Of course, no one is bidding on the baseball as some work of art to look at. The value of the baseball is a representation of circumstance: that Ohtani inaugurated the 50/50 club in one of the greatest single-game performances of all-time is part of it, but he also did the kindness of stealing the base before he hit the home run. In the hypothetical where the events were flipped, it's hard to imagine that the baseball would be worth the same. Some amount of retroactive glory would no doubt carry over, but it'd be a 50/49 baseball, and a fan cannot auction off a stolen base.
It is a quirk of the all-encompassing decimal system that 50/50 as a metric matters at all. Ohtani broke the previous equal home runs/steals record when he reached 43/43, but since that was accomplished, the next goal was 50/50. Each matched set he recorded since then had equal value, mathematically speaking. But it can't be helped: Thanks to evolution stumbling into 10 fingers, these groupings are given disproportionate weight. Since 43/43, the goal for viewers was always 50/50.
The way Shohei Ohtani plays baseball gives the impression that he is the only person on the planet who is free of this way of thinking. He has demonstrated time and time again that human convention simply does not apply; though it may make a baseball he hit worth $1.2 million and counting, it cannot touch him.
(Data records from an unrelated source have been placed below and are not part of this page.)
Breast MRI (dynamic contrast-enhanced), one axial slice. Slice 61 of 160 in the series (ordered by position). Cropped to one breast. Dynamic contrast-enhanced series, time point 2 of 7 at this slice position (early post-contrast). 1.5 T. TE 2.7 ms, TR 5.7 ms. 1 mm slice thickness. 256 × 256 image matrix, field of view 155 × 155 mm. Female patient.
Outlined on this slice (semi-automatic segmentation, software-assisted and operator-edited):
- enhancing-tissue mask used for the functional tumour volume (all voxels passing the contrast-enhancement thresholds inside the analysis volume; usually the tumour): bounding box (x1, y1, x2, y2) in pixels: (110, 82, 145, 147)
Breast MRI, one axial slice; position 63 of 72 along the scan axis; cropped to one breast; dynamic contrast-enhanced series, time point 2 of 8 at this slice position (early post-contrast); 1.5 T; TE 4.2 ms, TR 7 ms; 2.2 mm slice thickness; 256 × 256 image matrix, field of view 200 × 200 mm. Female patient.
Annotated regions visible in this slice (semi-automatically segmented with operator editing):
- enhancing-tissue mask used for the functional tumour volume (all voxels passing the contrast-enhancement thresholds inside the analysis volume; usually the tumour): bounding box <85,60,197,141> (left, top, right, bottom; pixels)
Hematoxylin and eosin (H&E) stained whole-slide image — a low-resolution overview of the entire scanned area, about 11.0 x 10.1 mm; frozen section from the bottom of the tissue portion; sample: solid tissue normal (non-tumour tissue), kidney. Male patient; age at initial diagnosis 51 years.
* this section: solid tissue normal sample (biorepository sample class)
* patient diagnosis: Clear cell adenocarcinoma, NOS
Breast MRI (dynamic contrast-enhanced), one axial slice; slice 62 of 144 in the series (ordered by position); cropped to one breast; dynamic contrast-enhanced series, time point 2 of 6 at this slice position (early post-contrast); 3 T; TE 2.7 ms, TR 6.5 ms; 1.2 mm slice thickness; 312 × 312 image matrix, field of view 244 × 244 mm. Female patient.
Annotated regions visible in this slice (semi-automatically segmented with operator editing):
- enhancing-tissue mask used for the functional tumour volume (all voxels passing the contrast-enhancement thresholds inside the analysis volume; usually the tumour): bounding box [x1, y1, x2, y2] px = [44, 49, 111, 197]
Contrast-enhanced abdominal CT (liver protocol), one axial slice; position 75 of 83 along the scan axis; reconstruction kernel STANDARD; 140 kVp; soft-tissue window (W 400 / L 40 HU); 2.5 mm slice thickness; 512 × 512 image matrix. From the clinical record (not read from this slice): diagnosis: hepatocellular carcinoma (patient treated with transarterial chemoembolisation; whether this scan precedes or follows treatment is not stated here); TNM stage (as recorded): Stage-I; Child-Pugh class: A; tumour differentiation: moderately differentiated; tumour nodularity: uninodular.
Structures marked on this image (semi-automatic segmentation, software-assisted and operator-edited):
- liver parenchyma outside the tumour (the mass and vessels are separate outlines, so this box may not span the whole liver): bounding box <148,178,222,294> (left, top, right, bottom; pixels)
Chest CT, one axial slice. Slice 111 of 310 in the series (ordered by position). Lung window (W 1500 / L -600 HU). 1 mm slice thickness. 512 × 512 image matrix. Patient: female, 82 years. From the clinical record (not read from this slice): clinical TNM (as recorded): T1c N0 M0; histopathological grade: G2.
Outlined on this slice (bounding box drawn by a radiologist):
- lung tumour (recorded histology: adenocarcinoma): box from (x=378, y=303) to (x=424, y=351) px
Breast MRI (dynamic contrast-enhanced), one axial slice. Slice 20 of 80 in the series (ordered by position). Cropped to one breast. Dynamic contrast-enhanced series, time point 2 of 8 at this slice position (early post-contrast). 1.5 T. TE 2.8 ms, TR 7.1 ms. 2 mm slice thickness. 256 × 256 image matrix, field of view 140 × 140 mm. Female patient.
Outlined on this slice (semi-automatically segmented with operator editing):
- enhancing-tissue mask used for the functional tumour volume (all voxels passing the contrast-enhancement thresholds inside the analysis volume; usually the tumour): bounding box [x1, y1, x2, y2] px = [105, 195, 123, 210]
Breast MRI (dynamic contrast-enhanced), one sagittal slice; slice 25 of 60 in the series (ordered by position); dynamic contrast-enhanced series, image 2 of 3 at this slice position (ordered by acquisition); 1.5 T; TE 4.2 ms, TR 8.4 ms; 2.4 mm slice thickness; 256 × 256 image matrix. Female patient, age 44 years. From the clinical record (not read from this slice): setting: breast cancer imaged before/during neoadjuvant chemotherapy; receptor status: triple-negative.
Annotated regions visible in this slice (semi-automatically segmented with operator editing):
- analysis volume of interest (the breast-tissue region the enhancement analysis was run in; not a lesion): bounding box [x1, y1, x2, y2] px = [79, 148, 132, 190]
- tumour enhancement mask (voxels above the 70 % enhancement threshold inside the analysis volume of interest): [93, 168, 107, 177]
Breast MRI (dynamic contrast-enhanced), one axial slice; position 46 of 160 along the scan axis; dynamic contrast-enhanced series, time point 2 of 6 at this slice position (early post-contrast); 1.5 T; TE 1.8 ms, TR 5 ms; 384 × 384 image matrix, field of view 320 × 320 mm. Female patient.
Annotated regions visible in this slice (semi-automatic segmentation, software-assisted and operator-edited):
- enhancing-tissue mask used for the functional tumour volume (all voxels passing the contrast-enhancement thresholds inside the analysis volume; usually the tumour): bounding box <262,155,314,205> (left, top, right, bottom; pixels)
What Ohtani has accomplished since getting 50/50 is as impressive as the lead-up going into that achievement. That same game, he got 51/51. From that game through to the end of the season, he slashed .628/.667/1.186 over 48 plate appearances. That's 27 hits in 43 at-bats. He hit three more home runs after the historic game, just for good measure. He stole seven more bases because he decided he could—just as he seemingly decided to try for 50 steals midway through the season—and broke Ichiro Suzuki's record for the most steals by a Japanese baseball player. His post-50/50 run includes an unprecedented eight-game stretch of hitting. For a split second, it almost looked like he could steal the batting title away from Luis Arráez and clinch the first triple crown since Miguel Cabrera in 2012. He cooled down enough in the end that he finished second, but he even had the analytics nerds caring about batting average.
Not so long ago there was a case to be made, at least a positional-adjustment-in-WAR case, that Francisco Lindor was a worthy MVP candidate alongside Ohtani. Even then, though, there was a tacit understanding that so long as Ohtani broke 50/50, Lindor would have to accept his WAR crown as a consolation prize. But Ohtani leaves no doubts; his game is not dependent on circumstance. For all that is going on outside of it, Shohei Ohtani will be busy playing baseball.